§ **Texto del documento**:
---+---

Presuntos expertos exigen una “regulación moderna e inteligente”, pero ninguno detalla propuestas concretas. Al final, la raíz nietzscheana Uber y sus derivaciones nominalizadas heredaron el antónimo de lo que pretendían significar; la supremacía abusa de los “socios” -subempleados-, usuarios -acosados- y clientes -tarifas oscilantes o arbitrarias-.
Esos modelos de negocio nunca evolucionaron para minimizar la congestión ni las emisiones. Sus sistemas de recomendación tampoco corrigieron los sesgos, ni se optimizaron para que muchas personas en condiciones de pobreza pagaran lo que pudieran.
Igual, es necesario nivelar las exigencias operacionales para todas las partes. También eliminar las absurdas restricciones que configuran barreras y mafias, como los “cupos”. Además, debe haber autoridad pues según su conveniencia cada cual elige un bando o una jurisdicción, para desafiar a competidores desleales o gobiernos de turno.
Legalizando la informalidad, ocuparse en apps es un oficio o emprendimiento de “supervivencia”, tal como el de los vendedores deambulantes en Transmilenio. Hay problemas estructurales que siguen pasando bajo el radar; el mercado laboral sigue estando varado, y la seguridad social universal deben intervenirse sin paliativos.
Del “Rappi” no queda sino el cansancio. A propósito, esos vehículos parecen “Mototaxis hechizos”: otra insurrección a la que nunca le pusieron freno los alcaldes Peñalosa ni Claudia. Las motos violan todo tipo de normas, igual que las privilegiadas patinetas y bicis eléctricas, aunque en las ciclovías sólo debería haber tránsito impulsado por tracción humana. Y nadie interviene esa tensa calma, porque los malcriados colombianos de cualquier segmento iniciarían un berrinche, que acabaría destruyendo bienes públicos y afectando a la mayoría.
La controversia seguirá con el desmonte radical de los subsidios a los combustibles, los impuestos a las apps y su formalización laboral. Ya nos habíamos acostumbrado a que las calles estuvieran obstaculizadas y contaminadas de ruido por promotores de ETB -Claro o Tigo-, vendedores de Quala y camiones de D1 (Coca-Cola o Bavaria), entre otras marcas, que parquean a cualquier hora y en vías principales, para descargar productos.
Hacen falta más jornadas sin vehículos con motor, incluidos los eléctricos. La reforma laboral podría incluir un día a la semana de trabajo, capacitación o bienestar, desde casa.

---+---

Líneas de origen:

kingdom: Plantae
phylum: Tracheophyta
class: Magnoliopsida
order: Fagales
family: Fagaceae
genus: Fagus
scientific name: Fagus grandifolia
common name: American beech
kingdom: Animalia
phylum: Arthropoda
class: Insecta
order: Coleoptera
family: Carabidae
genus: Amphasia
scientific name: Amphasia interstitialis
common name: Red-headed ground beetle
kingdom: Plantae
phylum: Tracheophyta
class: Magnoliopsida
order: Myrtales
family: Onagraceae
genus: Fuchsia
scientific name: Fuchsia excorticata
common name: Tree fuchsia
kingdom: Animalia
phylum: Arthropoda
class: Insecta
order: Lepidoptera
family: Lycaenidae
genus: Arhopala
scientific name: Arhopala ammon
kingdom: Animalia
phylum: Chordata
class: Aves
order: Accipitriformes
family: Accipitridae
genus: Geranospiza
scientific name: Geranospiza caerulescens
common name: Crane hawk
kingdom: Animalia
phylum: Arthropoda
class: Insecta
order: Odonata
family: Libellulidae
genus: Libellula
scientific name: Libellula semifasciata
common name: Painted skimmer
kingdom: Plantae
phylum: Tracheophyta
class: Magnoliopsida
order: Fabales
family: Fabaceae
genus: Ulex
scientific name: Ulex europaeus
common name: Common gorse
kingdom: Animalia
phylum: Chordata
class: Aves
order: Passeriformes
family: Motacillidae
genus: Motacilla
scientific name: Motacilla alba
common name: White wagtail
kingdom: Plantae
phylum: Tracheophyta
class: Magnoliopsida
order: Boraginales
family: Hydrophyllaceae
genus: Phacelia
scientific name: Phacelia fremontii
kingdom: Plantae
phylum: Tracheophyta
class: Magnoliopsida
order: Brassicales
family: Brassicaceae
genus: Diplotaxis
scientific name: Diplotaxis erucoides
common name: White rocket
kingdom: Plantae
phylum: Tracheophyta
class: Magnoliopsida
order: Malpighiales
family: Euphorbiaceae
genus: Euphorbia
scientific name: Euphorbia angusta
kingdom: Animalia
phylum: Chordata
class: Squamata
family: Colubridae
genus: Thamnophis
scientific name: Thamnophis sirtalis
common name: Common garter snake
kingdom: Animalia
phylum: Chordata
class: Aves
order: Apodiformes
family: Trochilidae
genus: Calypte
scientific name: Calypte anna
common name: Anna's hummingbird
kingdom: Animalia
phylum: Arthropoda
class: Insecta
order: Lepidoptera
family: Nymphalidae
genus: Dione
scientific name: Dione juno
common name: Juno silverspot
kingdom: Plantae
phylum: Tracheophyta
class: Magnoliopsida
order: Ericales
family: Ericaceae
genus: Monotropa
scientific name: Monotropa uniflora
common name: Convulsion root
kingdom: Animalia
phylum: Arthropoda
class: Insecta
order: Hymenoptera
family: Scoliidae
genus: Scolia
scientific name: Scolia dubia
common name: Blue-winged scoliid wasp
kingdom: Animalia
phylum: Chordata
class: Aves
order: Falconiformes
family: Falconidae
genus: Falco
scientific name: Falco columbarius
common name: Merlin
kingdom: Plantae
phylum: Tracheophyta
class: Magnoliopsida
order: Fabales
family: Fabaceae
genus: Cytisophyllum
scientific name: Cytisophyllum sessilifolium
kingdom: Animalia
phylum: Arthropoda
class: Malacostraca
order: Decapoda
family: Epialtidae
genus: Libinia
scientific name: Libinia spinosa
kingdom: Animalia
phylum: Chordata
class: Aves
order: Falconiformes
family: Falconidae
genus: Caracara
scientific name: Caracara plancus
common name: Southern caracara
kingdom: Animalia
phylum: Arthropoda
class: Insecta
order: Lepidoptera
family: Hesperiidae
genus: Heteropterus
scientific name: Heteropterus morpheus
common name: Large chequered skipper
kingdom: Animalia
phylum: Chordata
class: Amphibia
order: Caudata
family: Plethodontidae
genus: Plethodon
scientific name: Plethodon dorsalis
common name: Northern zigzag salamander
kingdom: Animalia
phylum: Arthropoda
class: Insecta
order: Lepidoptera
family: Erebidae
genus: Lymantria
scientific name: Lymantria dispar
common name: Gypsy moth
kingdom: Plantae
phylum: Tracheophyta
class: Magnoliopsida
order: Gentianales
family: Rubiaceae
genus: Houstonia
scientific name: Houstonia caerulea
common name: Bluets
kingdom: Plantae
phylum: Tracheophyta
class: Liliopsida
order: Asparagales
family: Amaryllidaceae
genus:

---+---

§ **Objetivo**: Reescribe el pasaje del texto que arranca en las palabras "La controversia seguirá" y concluye tras "bienestar, desde casa.", poniendo "polémica" en lugar de "controversia".

§ **Solución desarrollada**:
La polémica seguirá con el desmonte radical de los subsidios a los combustibles, los impuestos a las apps y su formalización laboral. Ya nos habíamos acostumbrado a que las calles estuvieran obstaculizadas y contaminadas de ruido por promotores de ETB -Claro o Tigo-, vendedores de Quala y camiones de D1 (Coca-Cola o Bavaria), entre otras marcas, que parquean a cualquier hora y en vías principales, para descargar productos.
Hacen falta más jornadas sin vehículos con motor, incluidos los eléctricos. La reforma laboral podría incluir un día a la semana de trabajo, capacitación o bienestar, desde casa.